What this task involves: Output every item below verbatim, with the pictures omitted.

..............................

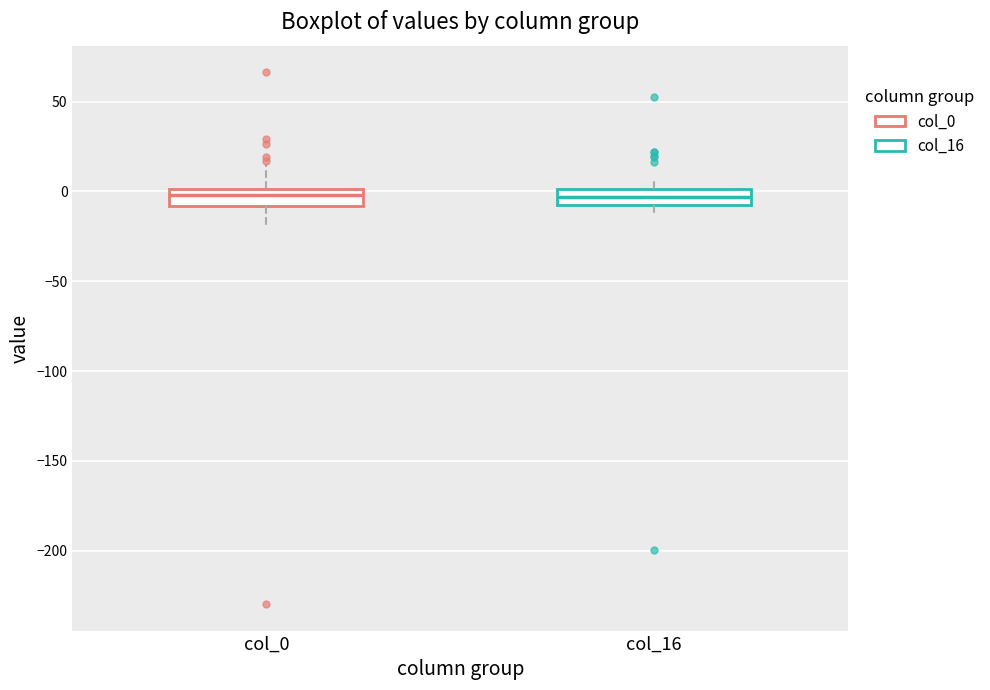

Reading left to right, read every box against the y-axis: the position of its median line, the range the box covers, and the ends of its whiskers. The values are not printed on the chart, so give them approximately, as read against the axis.

col_0: median 0 (inside the box), box -10 to 0, whiskers -20 to 15
col_16: median -5, box -10 to 0, whiskers -10 (just below the box's lower edge) to 10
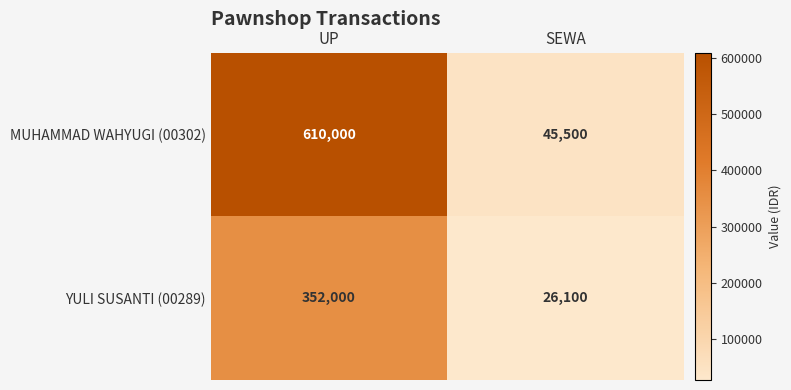

Rank the series at SEWA from lowest to highest value.

YULI SUSANTI (00289), MUHAMMAD WAHYUGI (00302)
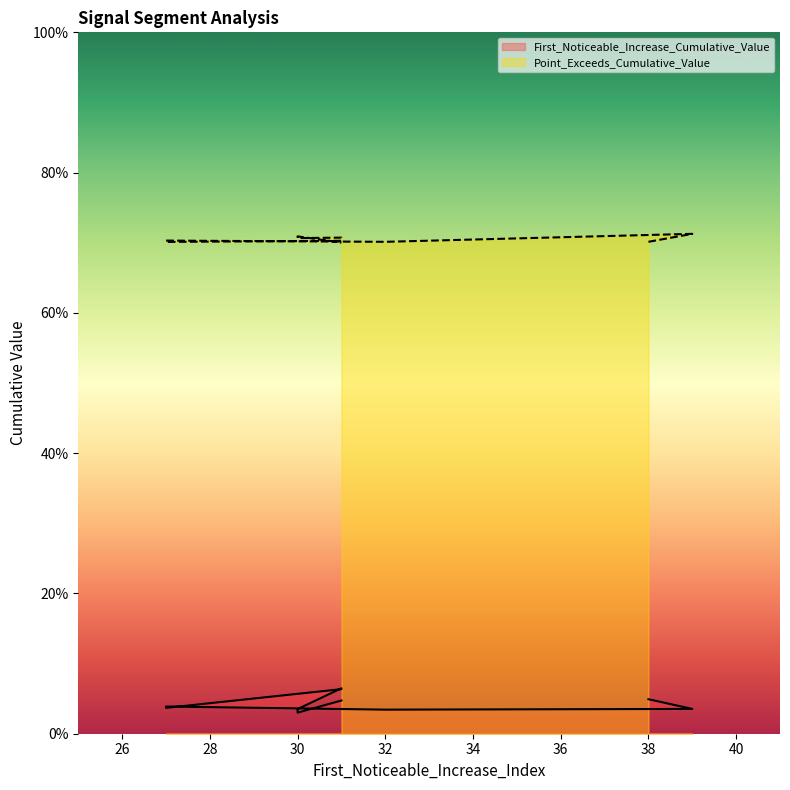

Reading left to right, transcribe all the data shown in this chart.

First_Noticeable_Increase_Cumulative_Value: 38=0.0	39=0.0	32=0.0	27=0.0	27=0.0	31=0.1	31=0.1	30=0.0	30=0.0	31=0.0
Point_Exceeds_Cumulative_Value: 38=0.7	39=0.7	32=0.7	27=0.7	27=0.7	31=0.7	31=0.7	30=0.7	30=0.7	31=0.7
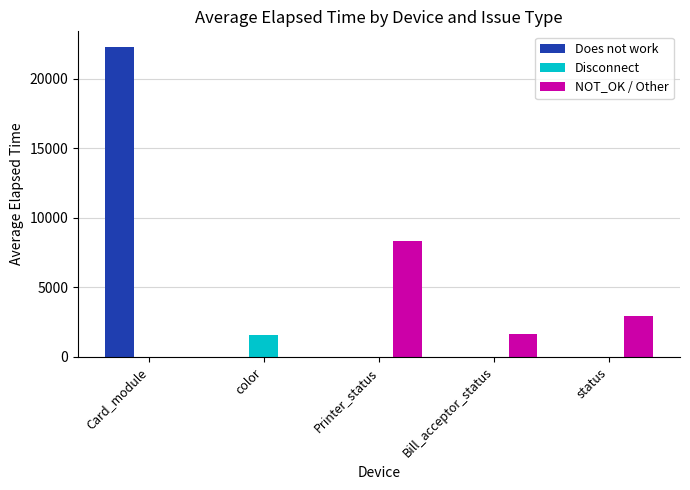

What is the greatest value displayed?

22284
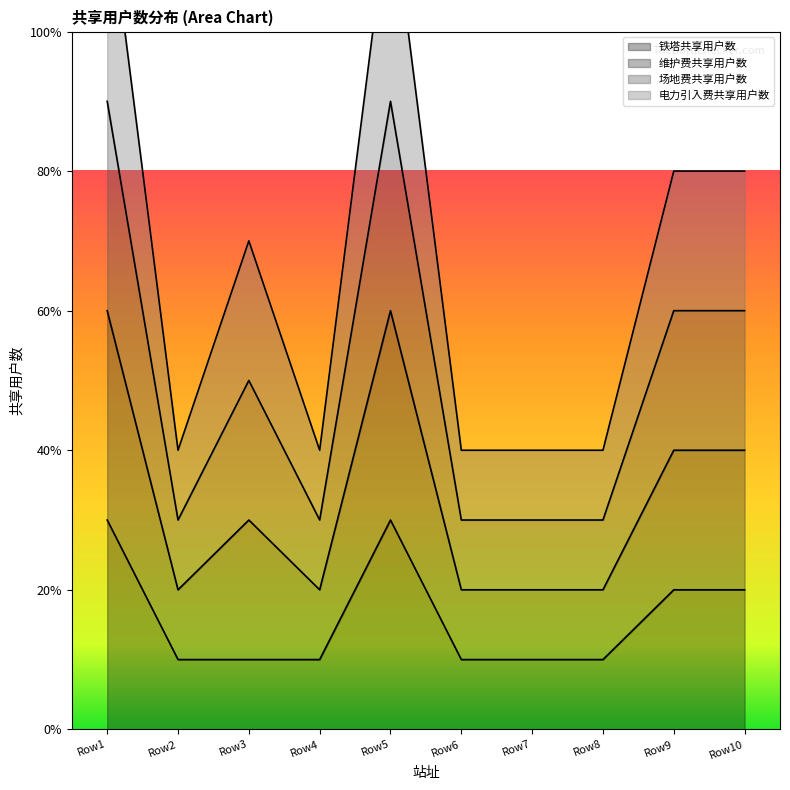

How many interior local peaks does the 铁塔共享用户数 series have?

1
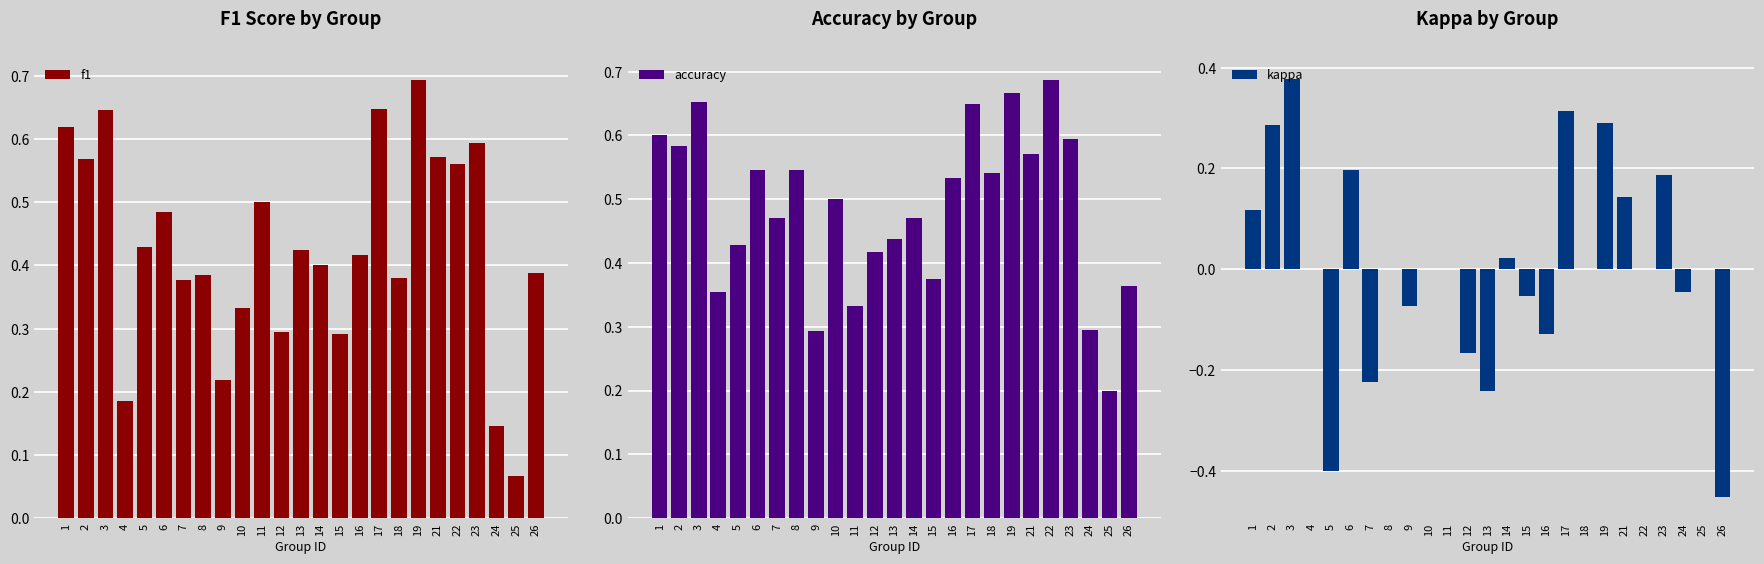

Which label corresponds to the largest value in the chart?

19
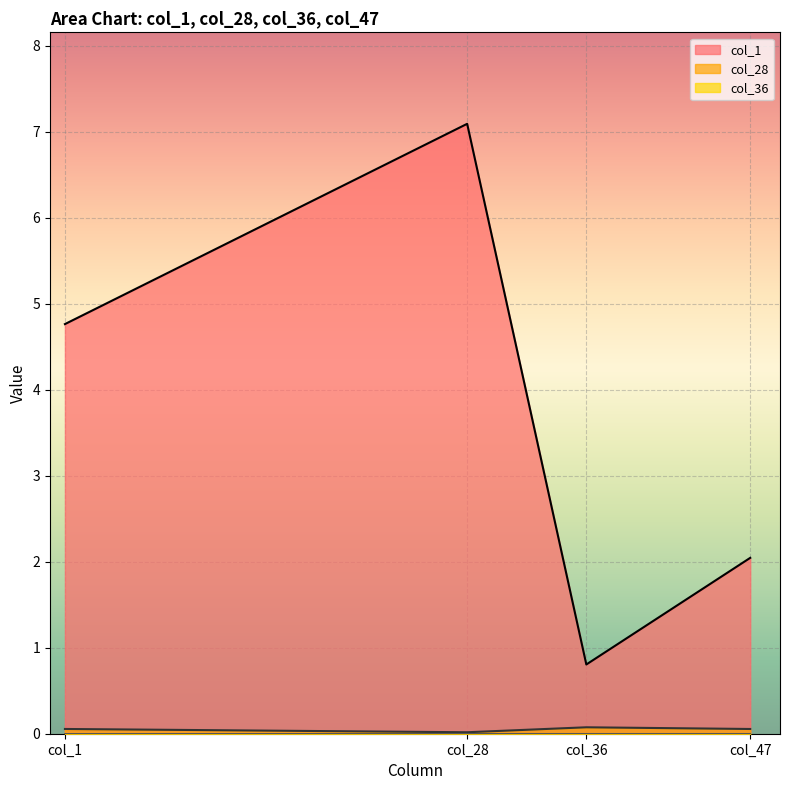

True or false: col_36 has a value of 0.0 at 0.0.

False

..............................

Exercise answer:
Reading left to right, read every box against the y-axis: the position of its median line, the range the box covers, and the ends of its whiskers. The values are not printed on the chart, so give them approximately, as read against the axis.

col_0: median 0 (inside the box), box -10 to 0, whiskers -20 to 15
col_16: median -5, box -10 to 0, whiskers -10 (just below the box's lower edge) to 10

Rank the series at SEWA from lowest to highest value.

YULI SUSANTI (00289), MUHAMMAD WAHYUGI (00302)

Reading left to right, transcribe all the data shown in this chart.

First_Noticeable_Increase_Cumulative_Value: 38=0.0	39=0.0	32=0.0	27=0.0	27=0.0	31=0.1	31=0.1	30=0.0	30=0.0	31=0.0
Point_Exceeds_Cumulative_Value: 38=0.7	39=0.7	32=0.7	27=0.7	27=0.7	31=0.7	31=0.7	30=0.7	30=0.7	31=0.7

What is the greatest value displayed?

22284

How many interior local peaks does the 铁塔共享用户数 series have?

1

Which label corresponds to the largest value in the chart?

19

True or false: col_36 has a value of 0.0 at 0.0.

False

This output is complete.